I have a question regarding general immigration. I am 37 with British and Australian passport. I am a qualified airline pilot and have 10 years I.T. experience before that.

I wish to emigrate to the US permanently to live and work. I am single at the moment with no kids. I currently reside in the U.K. but have had enough and want to get out of London.

I also wish to start my own business, as pilots get a lot of time off, but I am not sure what in yet. I have been looking into import/export, so is some sort of business visa possibly the way to go.

Just so you know, I cant put down 1 million dollars hard cash as I dont have that. 

Besides the green card lottery and marrying an American girl, what are my chances of being granted emigration status and what work visa(green card) would I apply for.

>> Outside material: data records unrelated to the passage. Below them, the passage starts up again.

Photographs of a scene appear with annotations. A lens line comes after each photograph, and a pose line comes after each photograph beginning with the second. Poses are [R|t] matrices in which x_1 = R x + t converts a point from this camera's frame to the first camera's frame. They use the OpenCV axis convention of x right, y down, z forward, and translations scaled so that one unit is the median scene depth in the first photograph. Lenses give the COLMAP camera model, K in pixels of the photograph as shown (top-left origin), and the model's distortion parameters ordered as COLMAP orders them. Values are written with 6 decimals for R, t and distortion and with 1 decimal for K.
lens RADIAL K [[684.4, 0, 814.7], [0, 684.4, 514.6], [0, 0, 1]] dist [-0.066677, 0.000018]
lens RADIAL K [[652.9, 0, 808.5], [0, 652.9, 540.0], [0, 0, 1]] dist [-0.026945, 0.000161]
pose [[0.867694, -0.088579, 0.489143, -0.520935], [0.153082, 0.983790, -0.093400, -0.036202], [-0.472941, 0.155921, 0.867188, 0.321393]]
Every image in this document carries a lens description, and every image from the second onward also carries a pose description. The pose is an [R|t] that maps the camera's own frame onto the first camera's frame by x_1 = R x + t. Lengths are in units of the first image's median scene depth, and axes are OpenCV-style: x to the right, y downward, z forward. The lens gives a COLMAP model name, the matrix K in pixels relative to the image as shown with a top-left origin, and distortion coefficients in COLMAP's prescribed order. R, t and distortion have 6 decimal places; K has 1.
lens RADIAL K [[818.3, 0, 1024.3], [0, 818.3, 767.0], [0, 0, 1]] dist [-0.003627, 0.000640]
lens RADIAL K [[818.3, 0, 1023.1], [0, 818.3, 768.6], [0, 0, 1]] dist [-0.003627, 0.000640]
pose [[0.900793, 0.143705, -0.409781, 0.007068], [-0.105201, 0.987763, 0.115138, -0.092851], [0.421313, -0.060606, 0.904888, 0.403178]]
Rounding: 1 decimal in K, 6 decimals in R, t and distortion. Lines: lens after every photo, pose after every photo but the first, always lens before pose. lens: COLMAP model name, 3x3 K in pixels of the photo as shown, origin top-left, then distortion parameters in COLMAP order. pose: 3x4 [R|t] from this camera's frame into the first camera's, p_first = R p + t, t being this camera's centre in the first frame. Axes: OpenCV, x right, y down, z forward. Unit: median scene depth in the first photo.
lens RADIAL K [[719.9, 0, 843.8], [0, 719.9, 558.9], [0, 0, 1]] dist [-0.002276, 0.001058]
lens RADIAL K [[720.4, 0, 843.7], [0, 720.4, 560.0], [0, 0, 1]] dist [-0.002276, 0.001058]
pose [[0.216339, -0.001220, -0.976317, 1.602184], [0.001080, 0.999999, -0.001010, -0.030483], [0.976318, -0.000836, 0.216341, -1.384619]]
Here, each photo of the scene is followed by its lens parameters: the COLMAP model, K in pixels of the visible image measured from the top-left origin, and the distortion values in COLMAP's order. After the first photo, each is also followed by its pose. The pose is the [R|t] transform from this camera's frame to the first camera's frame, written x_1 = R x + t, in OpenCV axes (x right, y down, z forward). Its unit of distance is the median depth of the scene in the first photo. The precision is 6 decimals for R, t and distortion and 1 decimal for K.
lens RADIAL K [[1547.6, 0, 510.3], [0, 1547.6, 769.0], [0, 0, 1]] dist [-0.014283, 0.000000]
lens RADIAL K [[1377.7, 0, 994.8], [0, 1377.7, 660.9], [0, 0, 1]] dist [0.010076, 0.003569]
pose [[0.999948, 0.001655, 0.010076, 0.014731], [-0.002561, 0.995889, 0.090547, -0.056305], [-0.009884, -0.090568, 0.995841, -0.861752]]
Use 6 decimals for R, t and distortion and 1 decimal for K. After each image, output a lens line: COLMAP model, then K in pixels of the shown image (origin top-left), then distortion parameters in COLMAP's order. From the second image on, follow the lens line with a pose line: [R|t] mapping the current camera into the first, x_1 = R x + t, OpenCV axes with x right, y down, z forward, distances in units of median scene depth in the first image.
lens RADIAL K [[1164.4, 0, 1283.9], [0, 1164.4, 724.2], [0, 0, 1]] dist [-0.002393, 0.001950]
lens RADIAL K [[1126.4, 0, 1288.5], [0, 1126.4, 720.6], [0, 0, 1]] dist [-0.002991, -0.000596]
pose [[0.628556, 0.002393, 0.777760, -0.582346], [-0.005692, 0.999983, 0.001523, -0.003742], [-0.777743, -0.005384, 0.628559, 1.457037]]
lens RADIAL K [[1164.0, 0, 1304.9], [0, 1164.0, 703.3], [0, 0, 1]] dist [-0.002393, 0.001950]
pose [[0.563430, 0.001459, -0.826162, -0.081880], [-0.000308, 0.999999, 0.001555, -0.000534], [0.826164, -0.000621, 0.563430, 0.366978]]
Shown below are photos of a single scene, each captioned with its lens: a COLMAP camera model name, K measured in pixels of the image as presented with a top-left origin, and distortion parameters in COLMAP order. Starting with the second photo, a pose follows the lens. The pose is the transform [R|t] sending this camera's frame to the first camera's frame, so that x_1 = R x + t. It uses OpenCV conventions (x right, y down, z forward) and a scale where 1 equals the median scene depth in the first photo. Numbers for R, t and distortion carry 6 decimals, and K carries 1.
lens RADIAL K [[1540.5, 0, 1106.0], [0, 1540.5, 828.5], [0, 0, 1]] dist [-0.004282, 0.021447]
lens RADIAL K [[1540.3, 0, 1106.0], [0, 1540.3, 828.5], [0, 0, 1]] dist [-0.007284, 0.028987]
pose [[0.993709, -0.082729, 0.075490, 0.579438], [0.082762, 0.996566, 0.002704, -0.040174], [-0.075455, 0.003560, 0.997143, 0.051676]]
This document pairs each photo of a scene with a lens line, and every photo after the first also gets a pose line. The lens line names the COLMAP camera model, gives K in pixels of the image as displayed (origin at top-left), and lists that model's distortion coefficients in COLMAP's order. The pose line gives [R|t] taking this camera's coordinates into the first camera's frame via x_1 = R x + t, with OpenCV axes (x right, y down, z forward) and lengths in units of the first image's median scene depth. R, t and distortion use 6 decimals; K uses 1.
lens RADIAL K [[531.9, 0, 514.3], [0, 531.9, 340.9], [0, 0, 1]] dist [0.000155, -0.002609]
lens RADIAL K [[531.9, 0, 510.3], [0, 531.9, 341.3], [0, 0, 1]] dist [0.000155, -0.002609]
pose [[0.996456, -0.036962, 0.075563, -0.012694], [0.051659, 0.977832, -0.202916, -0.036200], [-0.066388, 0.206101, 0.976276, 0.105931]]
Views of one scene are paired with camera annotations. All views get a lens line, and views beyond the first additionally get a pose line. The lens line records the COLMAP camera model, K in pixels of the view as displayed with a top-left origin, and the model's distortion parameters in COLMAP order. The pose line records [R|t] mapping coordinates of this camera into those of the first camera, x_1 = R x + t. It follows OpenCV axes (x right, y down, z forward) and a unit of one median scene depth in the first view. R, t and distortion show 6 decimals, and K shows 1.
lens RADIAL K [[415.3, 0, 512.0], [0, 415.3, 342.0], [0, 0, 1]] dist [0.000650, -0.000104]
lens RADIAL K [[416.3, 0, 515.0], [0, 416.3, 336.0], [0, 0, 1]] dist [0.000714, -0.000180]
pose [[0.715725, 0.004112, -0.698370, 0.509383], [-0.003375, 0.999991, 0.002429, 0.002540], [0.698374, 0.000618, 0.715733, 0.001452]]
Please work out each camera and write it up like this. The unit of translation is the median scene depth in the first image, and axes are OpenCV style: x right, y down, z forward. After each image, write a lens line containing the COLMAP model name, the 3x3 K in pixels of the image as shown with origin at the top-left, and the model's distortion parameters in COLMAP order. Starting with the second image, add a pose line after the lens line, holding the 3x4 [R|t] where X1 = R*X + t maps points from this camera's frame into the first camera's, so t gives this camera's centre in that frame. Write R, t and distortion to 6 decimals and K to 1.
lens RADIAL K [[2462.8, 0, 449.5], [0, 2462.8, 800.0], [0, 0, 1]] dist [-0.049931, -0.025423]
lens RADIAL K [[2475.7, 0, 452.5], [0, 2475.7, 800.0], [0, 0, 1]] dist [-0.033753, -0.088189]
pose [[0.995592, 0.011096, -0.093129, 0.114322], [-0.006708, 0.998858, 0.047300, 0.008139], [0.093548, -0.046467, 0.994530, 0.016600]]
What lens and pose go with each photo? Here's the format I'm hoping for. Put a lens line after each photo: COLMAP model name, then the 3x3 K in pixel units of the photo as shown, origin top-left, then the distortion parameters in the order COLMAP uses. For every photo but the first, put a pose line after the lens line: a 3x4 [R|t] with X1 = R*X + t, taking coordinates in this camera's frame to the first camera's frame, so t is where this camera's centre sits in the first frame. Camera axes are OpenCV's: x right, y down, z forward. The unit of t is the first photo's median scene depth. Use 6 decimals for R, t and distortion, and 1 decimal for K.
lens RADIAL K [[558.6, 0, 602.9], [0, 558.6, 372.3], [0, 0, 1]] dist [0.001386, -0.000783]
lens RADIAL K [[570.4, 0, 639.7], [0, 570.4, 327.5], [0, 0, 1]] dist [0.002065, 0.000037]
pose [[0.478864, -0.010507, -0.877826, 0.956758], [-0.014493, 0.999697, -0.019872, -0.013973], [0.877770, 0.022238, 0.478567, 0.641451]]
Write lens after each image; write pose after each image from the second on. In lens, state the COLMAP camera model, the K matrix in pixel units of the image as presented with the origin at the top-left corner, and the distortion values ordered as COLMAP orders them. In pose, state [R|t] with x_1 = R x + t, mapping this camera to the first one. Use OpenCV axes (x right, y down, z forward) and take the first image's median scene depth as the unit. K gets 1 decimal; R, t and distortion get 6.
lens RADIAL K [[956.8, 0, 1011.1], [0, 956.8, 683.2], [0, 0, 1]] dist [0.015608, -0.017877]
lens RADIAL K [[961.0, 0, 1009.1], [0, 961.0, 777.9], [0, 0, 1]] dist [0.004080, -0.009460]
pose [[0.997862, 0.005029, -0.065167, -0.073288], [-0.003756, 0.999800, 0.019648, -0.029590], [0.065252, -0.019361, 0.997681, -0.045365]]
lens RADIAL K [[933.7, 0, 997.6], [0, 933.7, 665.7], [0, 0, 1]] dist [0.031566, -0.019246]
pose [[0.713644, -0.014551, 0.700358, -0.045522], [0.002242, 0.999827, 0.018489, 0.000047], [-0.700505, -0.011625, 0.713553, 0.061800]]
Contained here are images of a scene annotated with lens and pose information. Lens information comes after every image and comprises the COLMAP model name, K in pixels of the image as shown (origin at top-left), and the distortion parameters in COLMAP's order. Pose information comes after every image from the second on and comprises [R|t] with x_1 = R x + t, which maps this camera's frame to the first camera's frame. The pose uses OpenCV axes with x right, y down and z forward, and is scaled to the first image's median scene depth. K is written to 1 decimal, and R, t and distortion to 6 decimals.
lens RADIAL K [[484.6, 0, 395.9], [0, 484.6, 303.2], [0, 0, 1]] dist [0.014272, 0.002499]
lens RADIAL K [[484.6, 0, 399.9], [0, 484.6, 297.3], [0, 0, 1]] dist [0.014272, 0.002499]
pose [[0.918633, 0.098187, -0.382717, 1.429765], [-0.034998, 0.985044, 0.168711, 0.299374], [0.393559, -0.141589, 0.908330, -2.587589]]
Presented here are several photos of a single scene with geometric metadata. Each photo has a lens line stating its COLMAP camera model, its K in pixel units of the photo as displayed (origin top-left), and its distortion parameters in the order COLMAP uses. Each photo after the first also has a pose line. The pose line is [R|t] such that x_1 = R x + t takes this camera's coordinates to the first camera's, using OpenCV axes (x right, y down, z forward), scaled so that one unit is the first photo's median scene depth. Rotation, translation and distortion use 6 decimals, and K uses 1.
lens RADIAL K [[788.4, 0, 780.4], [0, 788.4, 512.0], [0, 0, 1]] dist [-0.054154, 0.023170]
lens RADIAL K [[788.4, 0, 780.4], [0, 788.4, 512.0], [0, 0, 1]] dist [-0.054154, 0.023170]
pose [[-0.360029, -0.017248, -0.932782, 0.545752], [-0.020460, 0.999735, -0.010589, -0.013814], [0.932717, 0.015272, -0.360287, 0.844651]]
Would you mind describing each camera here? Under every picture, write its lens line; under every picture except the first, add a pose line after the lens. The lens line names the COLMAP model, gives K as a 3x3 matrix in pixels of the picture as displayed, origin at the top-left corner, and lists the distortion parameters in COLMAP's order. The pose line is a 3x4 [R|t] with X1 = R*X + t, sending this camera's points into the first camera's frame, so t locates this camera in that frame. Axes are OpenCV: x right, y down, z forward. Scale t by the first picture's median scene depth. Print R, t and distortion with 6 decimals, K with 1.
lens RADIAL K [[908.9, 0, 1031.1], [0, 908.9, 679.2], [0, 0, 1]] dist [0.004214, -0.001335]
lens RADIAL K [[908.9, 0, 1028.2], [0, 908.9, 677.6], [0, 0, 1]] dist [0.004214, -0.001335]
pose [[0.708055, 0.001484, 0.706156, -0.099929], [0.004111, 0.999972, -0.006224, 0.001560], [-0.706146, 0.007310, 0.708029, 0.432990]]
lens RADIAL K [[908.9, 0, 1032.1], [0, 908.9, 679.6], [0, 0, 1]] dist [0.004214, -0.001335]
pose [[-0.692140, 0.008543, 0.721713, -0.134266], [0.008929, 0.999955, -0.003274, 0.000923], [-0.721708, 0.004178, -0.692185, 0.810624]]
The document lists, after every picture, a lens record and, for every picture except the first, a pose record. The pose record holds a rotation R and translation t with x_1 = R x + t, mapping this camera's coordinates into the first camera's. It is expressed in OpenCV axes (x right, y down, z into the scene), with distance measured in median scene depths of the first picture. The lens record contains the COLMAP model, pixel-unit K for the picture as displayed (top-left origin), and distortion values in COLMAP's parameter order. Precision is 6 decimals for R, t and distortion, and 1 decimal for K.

I appreciate anybodys help and am really keen to get over there within the next 12 months. I am open to all suggestions.

Thanks

Chris


----------



## twostep (Apr 3, 2008)

Qualified airline pilot does not say anything. What rating, how many hours, what seat? Depending on how long you have been out of IT the 10 years will not bring an employer sponsored visa. "Some export and import" will not do. Go through the stickies at the beginning of the forum or uscis.gov and read up on investor visas. Business plan, proven funds, creation of jobs for US market, investment at risk and renewal of the whole story every two years with no way of applying for a Green Card. At 500k a different story. Green card is part of the package.


----------